De novo assembly and characterization of leaf transcriptome for the development of functional molecular markers of the extremophile multipurpose tree species Prosopis alba
- Equal contributors
1 Instituto de Recursos Biológicos, IRB, Instituto Nacional de Tecnología Agropecuaria (INTA Castelar), CC 25, Castelar B1712WAA, Argentina
2 Instituto de Biotecnología, CICVyA, Instituto Nacional de Tecnología Agropecuaria (INTA Castelar), CC 25, Castelar B1712WAA, Argentina
3 Instituto de Fisiología y Recursos Genéticos Vegetales (IFRGV), Centro de Investigaciones Agropecuarias (CIAP), Instituto Nacional de Tecnología Agropecuaria (INTA), Camino 60 Cuadras, km 5.5, X5020ICA, Córdoba, Argentina
4 Facultad de Ciencias Exactas y Naturales, Universidad de Buenos Aires, Buenos Aires, Argentina
5 CONICET, Buenos Aires, Argentina
BMC Genomics 2013, 14:705 doi:10.1186/1471-2164-14-705Published: 14 October 2013
Prosopis alba (Fabaceae) is an important native tree adapted to arid and semiarid regions of north-western Argentina which is of great value as multipurpose species. Despite its importance, the genomic resources currently available for the entire Prosopis genus are still limited. Here we describe the development of a leaf transcriptome and the identification of new molecular markers that could support functional genetic studies in natural and domesticated populations of this genus.
Next generation DNA pyrosequencing technology applied to P. alba transcripts produced a total of 1,103,231 raw reads with an average length of 421 bp. De novo assembling generated a set of 15,814 isotigs and 71,101 non-assembled sequences (singletons) with an average of 991 bp and 288 bp respectively. A total of 39,000 unique singletons were identified after clustering natural and artificial duplicates from pyrosequencing reads.

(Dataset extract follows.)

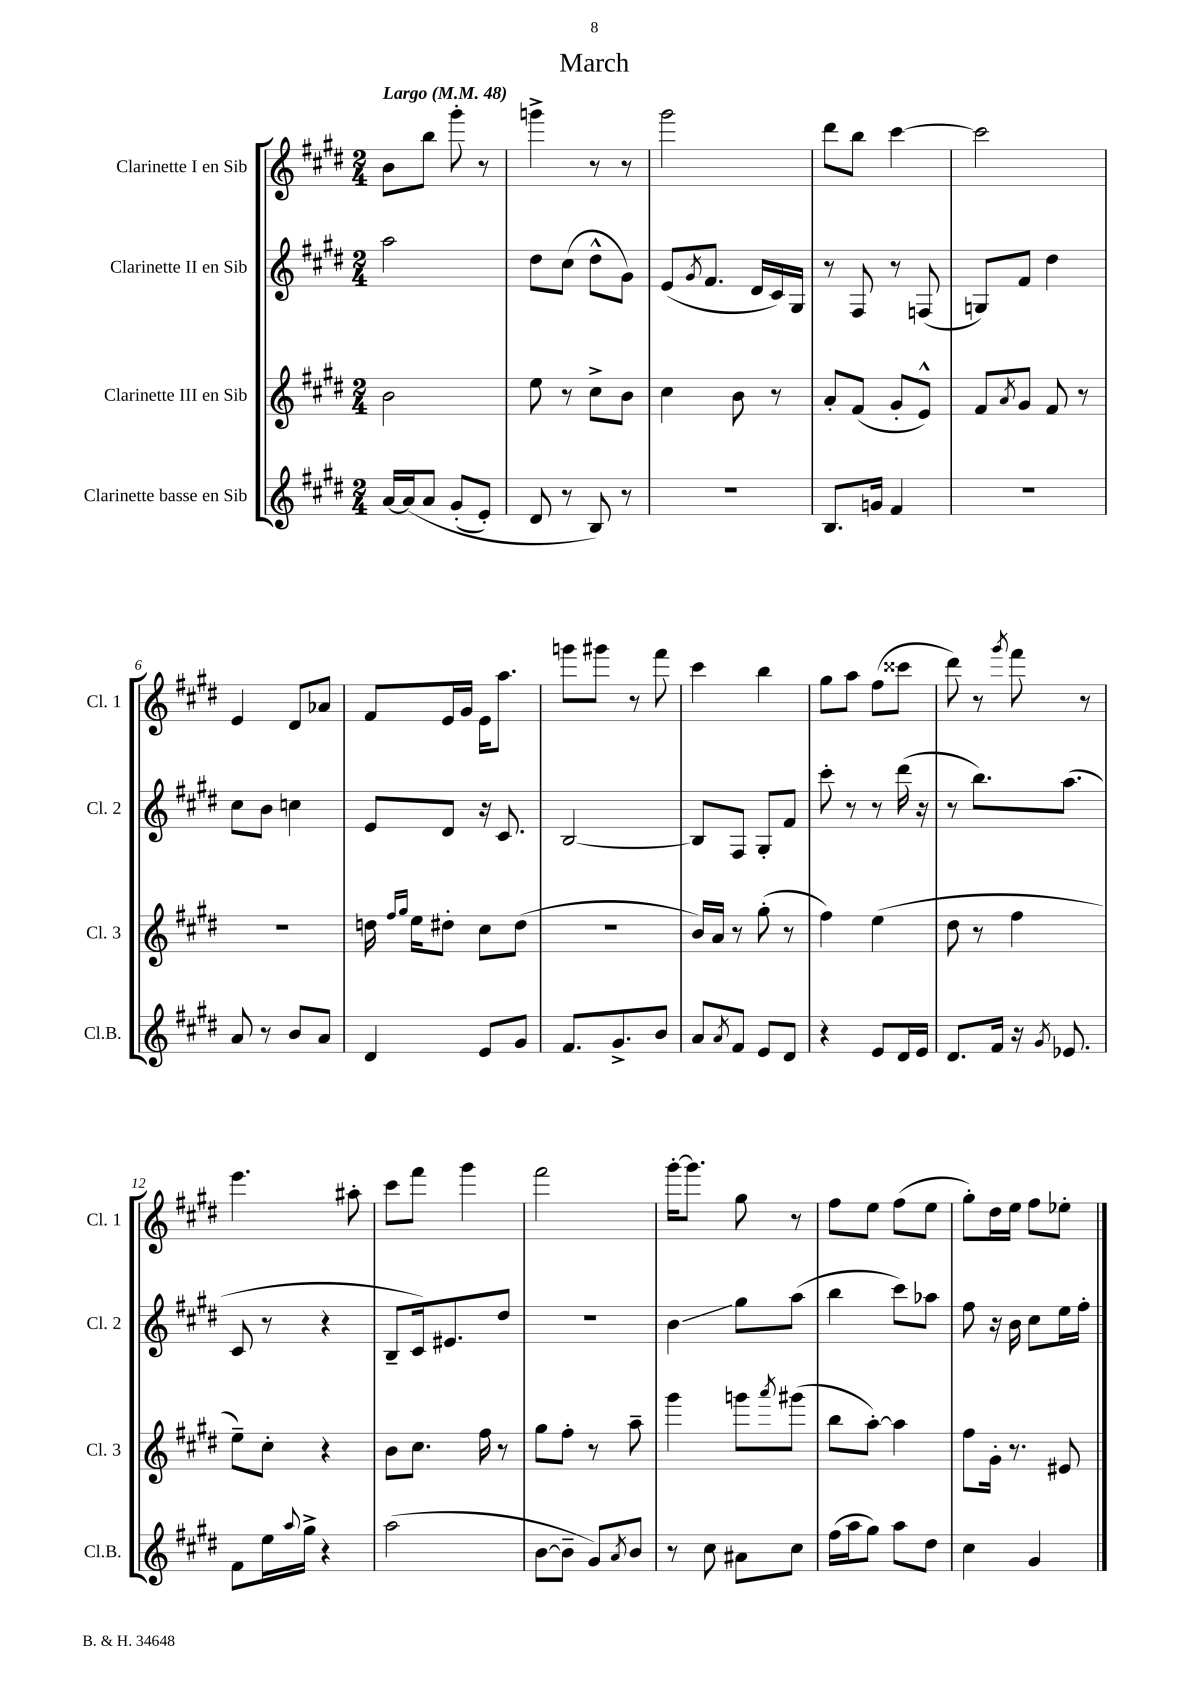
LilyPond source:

Regarding the non-redundant sequences or unigenes, 22,095 out of 54,814 were successfully annotated with Gene Ontology terms. Moreover, simple sequence repeats (SSRs) and single nucleotide polymorphisms (SNPs) were searched, resulting in 5,992 and 6,236 markers, respectively, throughout the genome. For the validation of the the predicted SSR markers, a subset of 87 SSRs selected through functional annotation evidence was successfully amplified from six DNA samples of seedlings. From this analysis, 11 of these 87 SSRs were identified as polymorphic. Additionally, another set of 123 nuclear polymorphic SSRs were determined in silico, of which 50% have the probability of being effectively polymorphic.
This study generated a successful global analysis of the P. alba leaf transcriptome after bioinformatic and wet laboratory validations of RNA-Seq data.
The limited set of molecular markers currently available will be significantly increased with the thousands of new markers that were identified in this study. This information will strongly contribute to genomics resources for P. alba functional analysis and genetics. Finally, it will also potentially contribute to the development of population-based genome studies in the genera.